I'm going to try this again next week - next Wednesday is going to be another Research Day, my deep-thinking day, where I do nothing but work on one problem, one hard problem that requires mental focus and attention, all day. I won't get anything else done. Emergency email check in the morning and report-back at night, but I'm unavailable for meetings, off chat, unable to be pinged... it's my time to work. My time to solve the problems that I want to solve.
That's not to say I'm just going to force myself to work on that and burn through it no matter what. I took breaks, I ate bananas, walked around the building... when I needed to relax, I did, but POSSE was gently turning in my mind, and I did not worry about any other work, did not do any other work, did not stress about my backlog. Listened to music, walked on the office treadmill, drank some soup. After the relaxation came the sprints - 30 minutes of walking and then suddenly I could just write things and they made sense.

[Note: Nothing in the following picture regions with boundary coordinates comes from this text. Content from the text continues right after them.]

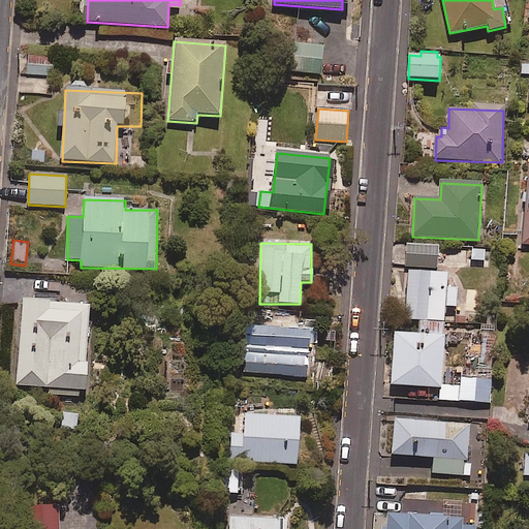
[(439,247),(408,246),(407,267),(438,268),(439,247)]
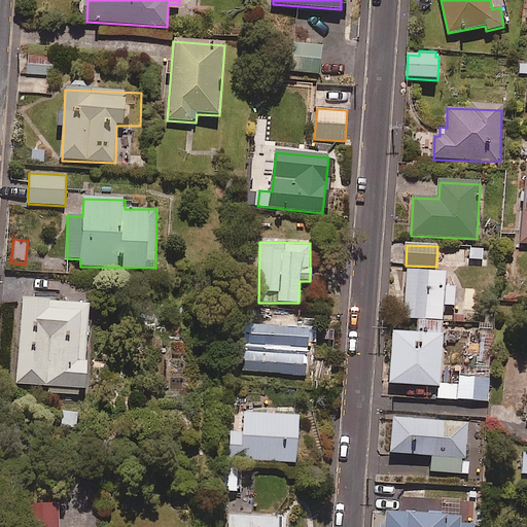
[(418,322),(443,323),(444,306),(455,306),(456,288),(446,287),(446,274),(407,272),(405,321),(418,322)]
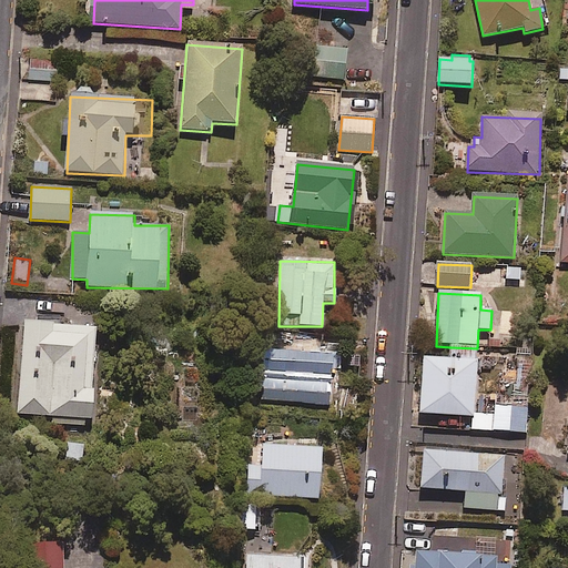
[(52,417),(51,424),(84,426),(85,421),(92,421),(94,392),(91,392),(95,328),(24,324),(18,415),(52,417)]
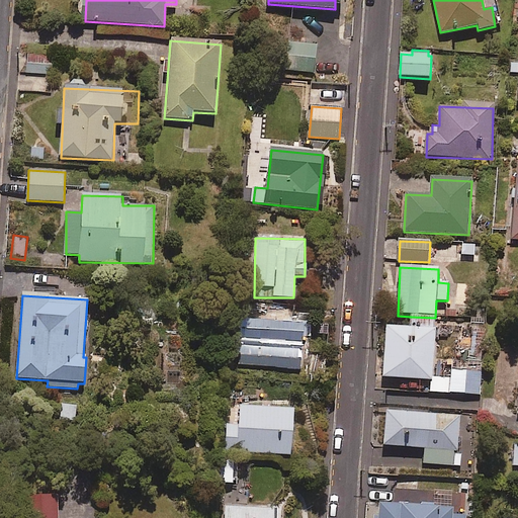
[(435,318),(411,317),(410,329),(386,328),(384,377),(432,380),(435,318)]
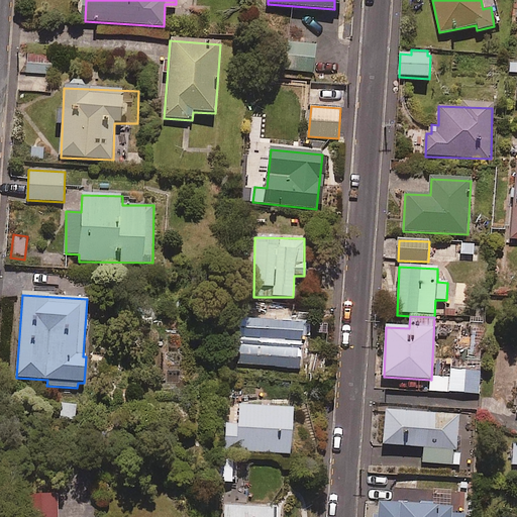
[(303,324),(240,320),(237,366),(300,369),(303,324)]
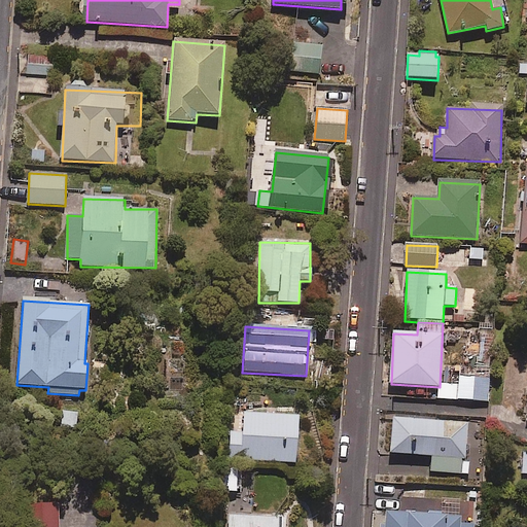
[(488,402),(490,377),(464,376),(464,386),(441,384),(440,399),(488,402)]
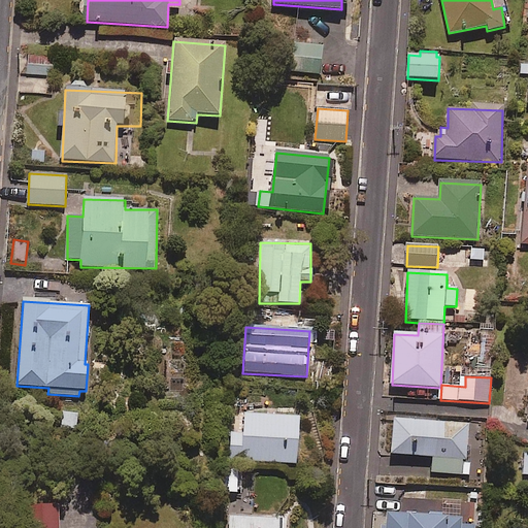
[(300,418),(244,415),(243,433),(231,433),(230,461),(297,464),(300,418)]
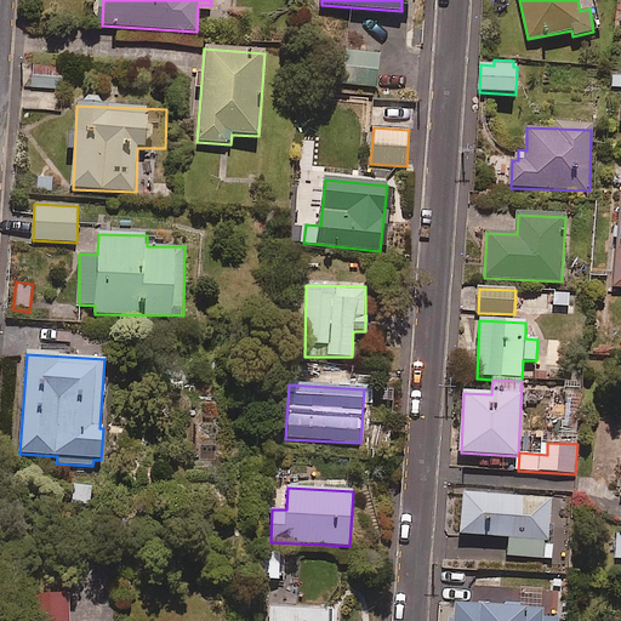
[(508,557),(553,559),(554,545),(548,543),(552,501),(465,495),(461,535),(510,539),(508,557)]
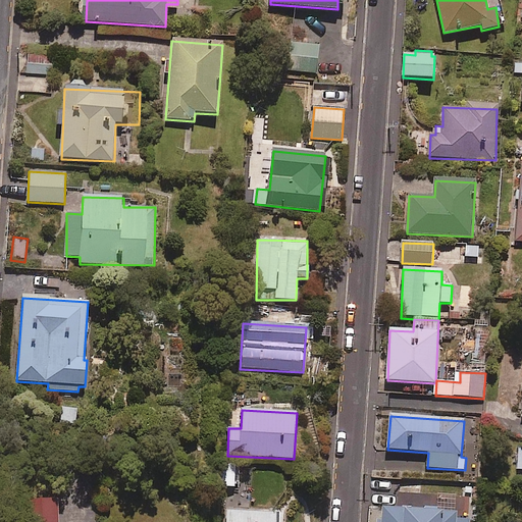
[(236,465),(222,466),(222,487),(236,486),(236,465)]
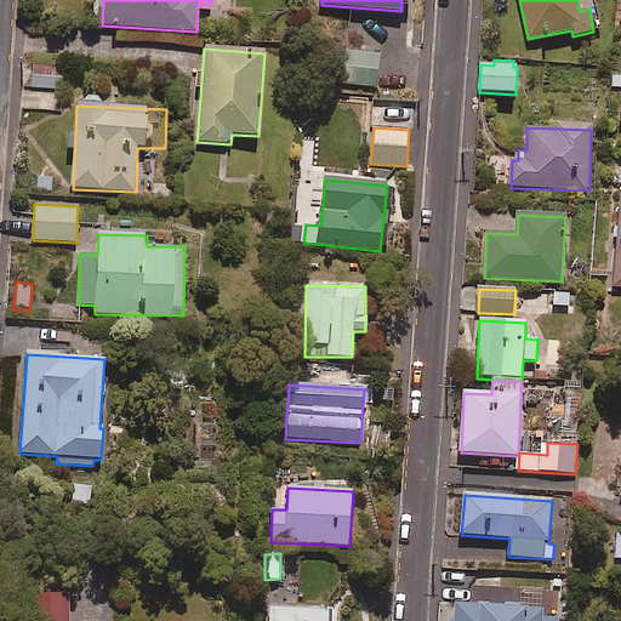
[(72,620),(72,592),(47,592),(47,620),(72,620)]
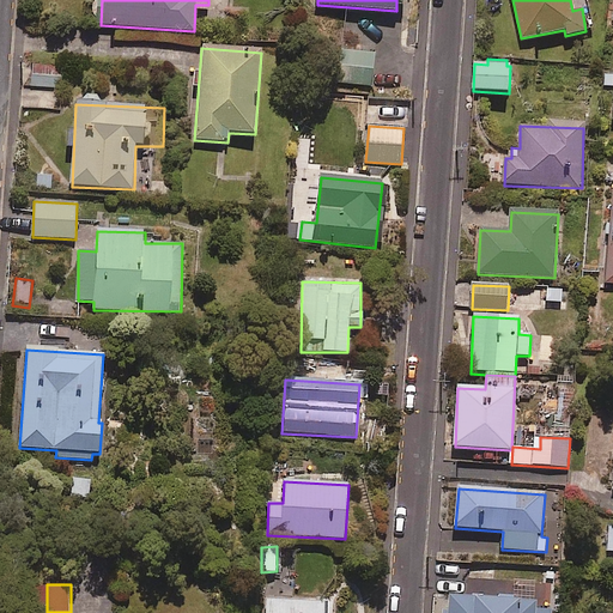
[(551,612),(553,605),(450,596),(449,612),(551,612)]
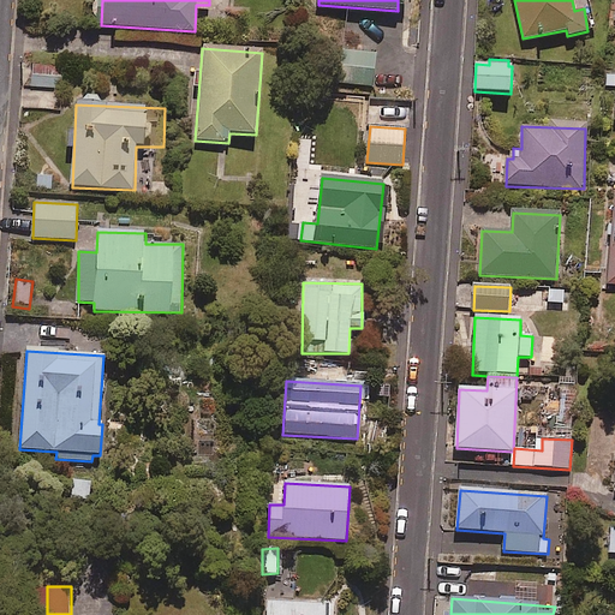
[(328,614),(329,601),(268,601),(267,614),(328,614)]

I came back from that tonight and felt a rising sense of frustration because - well, laundry pile, dirty dishes, envelopes on the table... I took care of some of it, but shouldn't have - I'm still finishing up my Research Day. I'm going to write up my results (which I am proud of), post them, share them, and then I shall call the day a wrap, and then I shall become available for other things (I do have to wash my dishes if I ever plan to eat from them again). It's still my day and my time and I'm entitled to do uninterrupted work that I am proud of for the day until I'm done.
It feels ridiculously satisfying, just tackling your priorities and dropping all the tiny unimportant things. Now all I have to do is get rid of the guilt.